I noticed that currently Googlebot seems to have backed off a bit, but I think it would be premature to assume anything... the actual fetches per hour vary wildly, so it could still catch up (one hour it did 5822 fetches, or 1.6 per second!)
Does ANYONE know how I can get onto a human at google?
| 1:27 am on Jun 18, 2011 (gmt 0)|
If you are setting this through robots.txt, have you used the WMT feature to fetch the robots.txt file just in case there is something in there that it can't read?
| 2:01 am on Jun 18, 2011 (gmt 0)|
It's GWT where I'm setting the custom crawl rate. Google specifically ignores the crawl-delay robots.txt directive - GWT even tells you they've ignored that line. :)
I think I may have found the problem - GWT seems to treat domain.com and www.domain.com as separate entities. Only one is listed as confirmed in my case, and googlebot is predominantly fetching from the *other*.
I don't recall it used to be like this, or if they made that change why they didn't offer some way to tie the two entities together (the verification filename is exactly the same for both...)
I've changed the crawl rate on the other one.
So now I have to mark my calendar to update two "domains" every 90 days! >:(
edit: now that domain.com has been verified it does seem to have tied it to www.domain.com. I've set the preferred domain to domain.com as that's the one that has the most indexed pages in G. Would be nice if they (a) forwarded system generated notifications to your email address (rather than requiring you to log into GWT to see them) and (b) proactively invite you to review your settings when some new feature is added that may affect your sites.
[edited by: rowan194 at 2:28 am (utc) on Jun 18, 2011]
| 2:23 am on Jun 18, 2011 (gmt 0)|
Yes, www and non-www are separate sites as far as WMT is concerned. The incoming external links and crawl rate reports are interesting for each.
You should not be directly serving content on both of them, you need a domain canonicalisation redirect from non-www to www.
| 2:34 am on Jun 18, 2011 (gmt 0)|
As mentioned above I've changed the preferred domain in GWT. Right now it's showing 171k indexed pages for www.domain.com, and 222k pages indexed for domain.com, so it's almost equal. Wonder how many of those are duped?
I'm continuing to log the hostname in my Apache logs in order to see which version gets the most HUMAN hits, then will set up a 301 redirect for the loser in the near future.
| 2:42 am on Jun 18, 2011 (gmt 0)|
Use these two Google searches:
[site:www.example.com] and [site:example.com -inurl:www]
to see what's going on.
In particular, is the root homepage listed as the first entry?
If not, that's another indication of problems within the site.
| 3:07 am on Jun 18, 2011 (gmt 0)|
Thanks for the tip. I had to try a slightly modified query because my site pages often contain 'www' in the URL. I used "site:example.com -inurl:www.example.com"

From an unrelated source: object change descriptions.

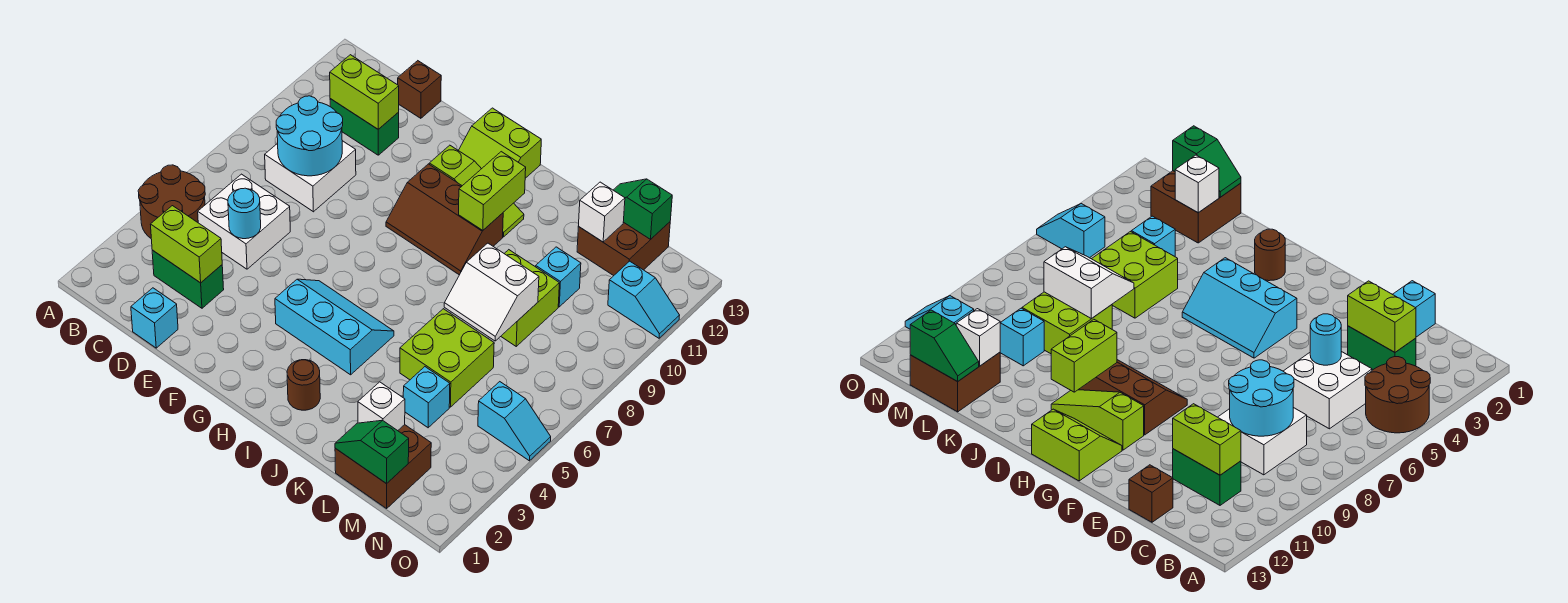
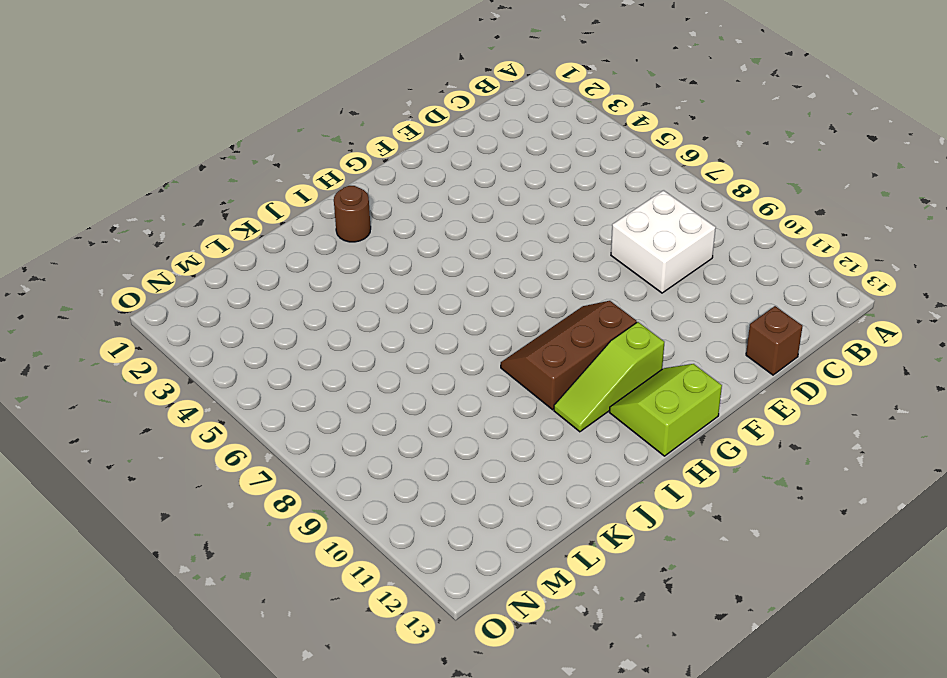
none -> brown 2x2 round brick [138,165,205,238]
none -> green 1x2 brick [152,250,224,308]
none -> white 2x2 brick [198,174,290,269]
none -> green 1x2 brick [330,99,399,155]

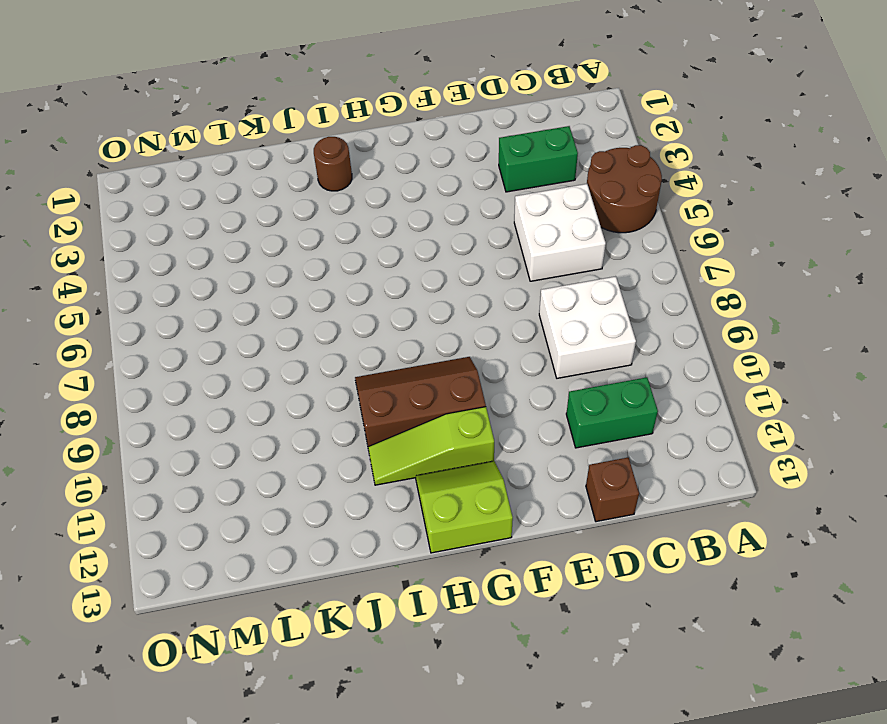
none -> cyan 1x1 brick [131,288,178,348]
none -> cyan 2x3 slope [275,279,394,375]
none -> lime 2x2 brick [400,309,494,407]
none -> lime 2x2 brick [501,250,559,346]

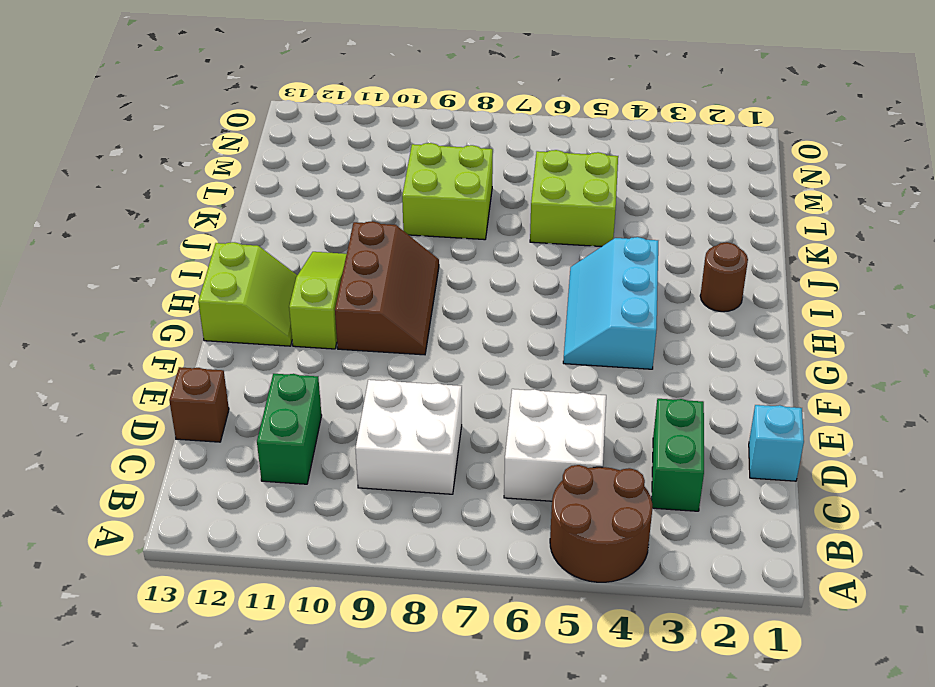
none -> brown 2x2 brick [335,425,431,508]
none -> cyan 1x1 brick [403,367,450,428]
none -> cyan 1x1 brick [536,247,581,307]
none -> brown 2x2 brick [577,222,670,276]

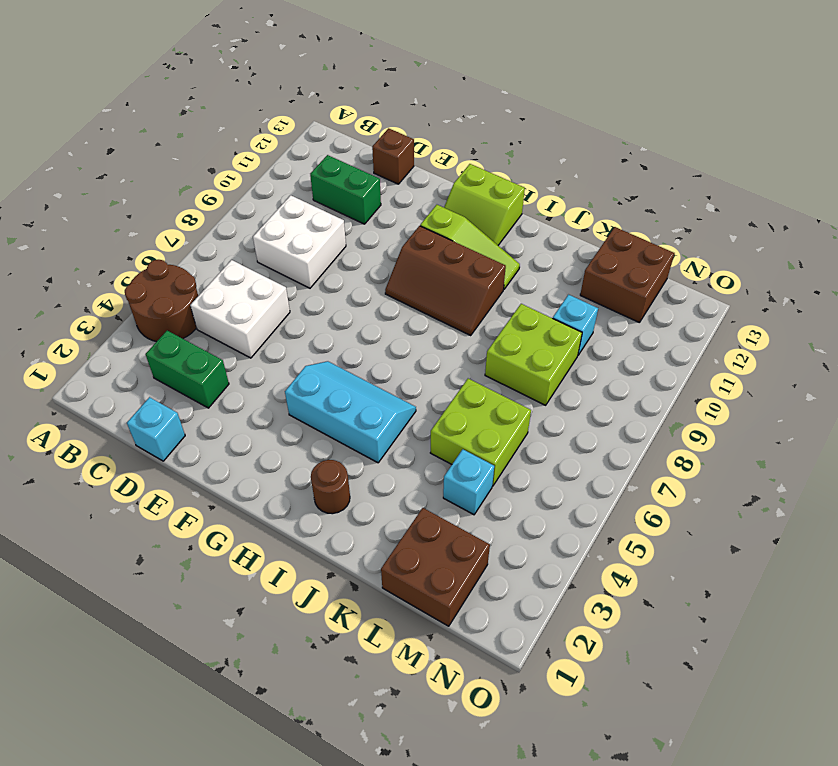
none -> cyan 1x2 slope [478,382,551,461]
none -> cyan 1x2 slope [608,261,680,338]
none -> lime 1x2 brick [150,206,222,283]
none -> cyan 2x2 round brick [276,96,343,176]

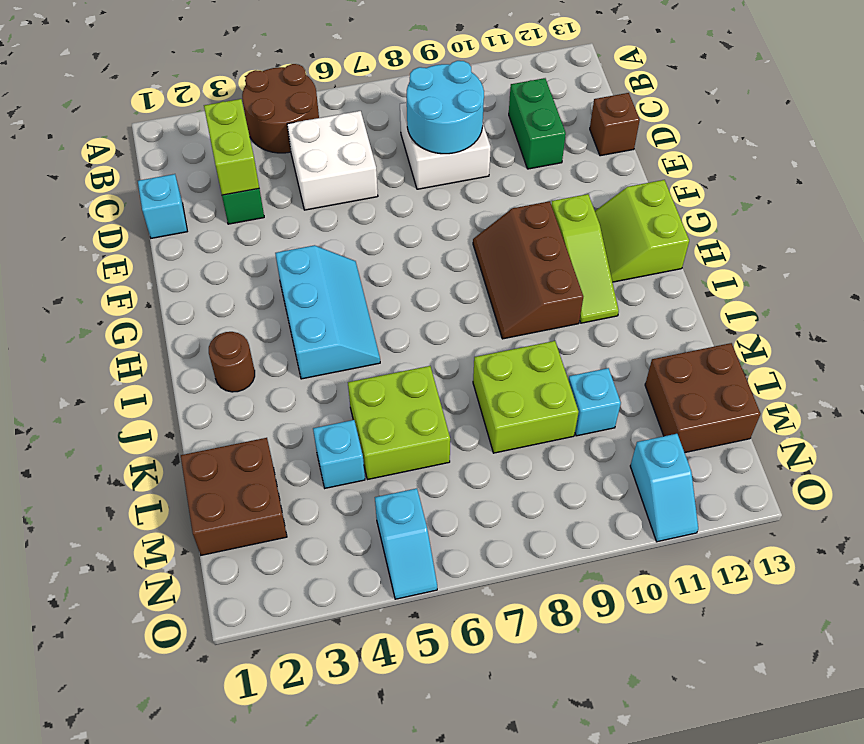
none -> lime 1x2 brick [330,55,399,129]
none -> cyan 1x1 round brick [228,188,261,239]
none -> lime 1x2 brick [459,152,526,230]
none -> white 2x2 slope [444,243,539,341]

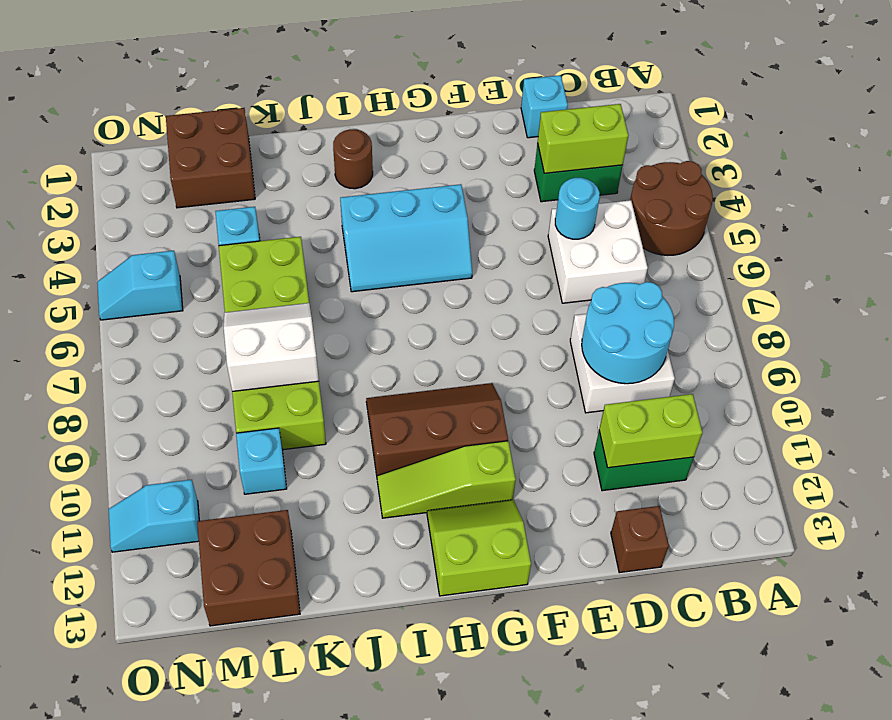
none -> lime 1x2 brick [459,152,526,230]
none -> green 1x2 slope [335,420,409,484]
none -> white 1x1 brick [358,382,405,431]
none -> white 1x1 brick [579,182,625,242]

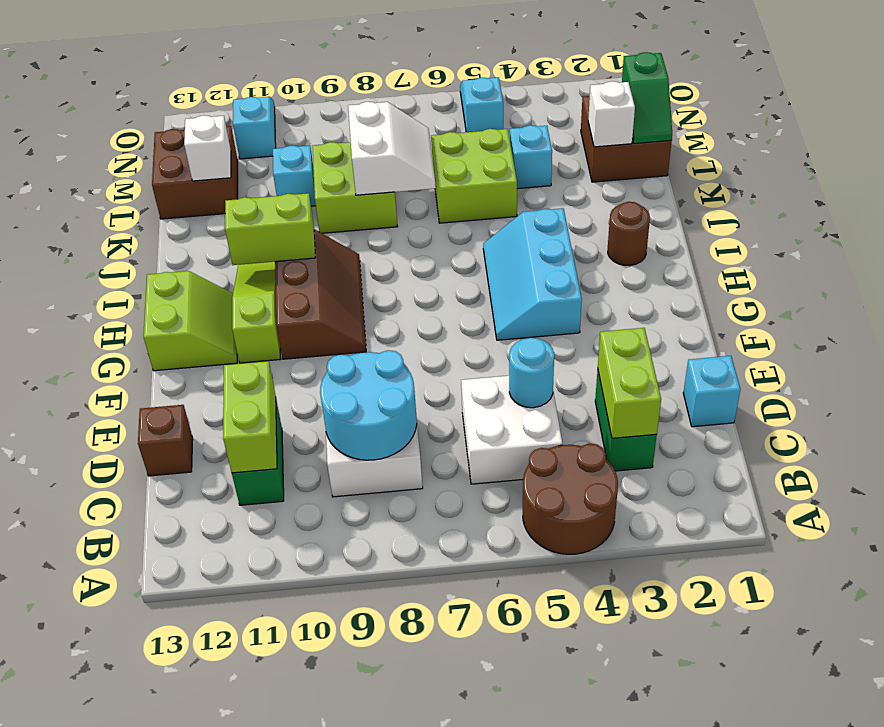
none -> green 1x2 slope [614,179,672,240]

In this case the counts were 172k with www, 65k without. So I guess the 222k count above was actually counting both, and I should set the preferred domain in GWT to www.example.com...
There's no sign of the root page on the first page of results for either query.
| 3:38 am on Jun 22, 2011 (gmt 0)|
Here's what I ended up doing.
1. Set preferred domain to www.example.com in GWT
2. Configured web server to 301 redirect all requests for example.com to www.example.com
3. Disabled custom crawl rate in GWT for example.com. (I don't mind if GBot sends 100k requests per day that 301, because this doesn't involve any database I/O, and the redirected URLs get queued rather than fetched immediately)
4. Maintained custom crawl rate of 0.1/sec for www.example.com. Will review this once things have settled.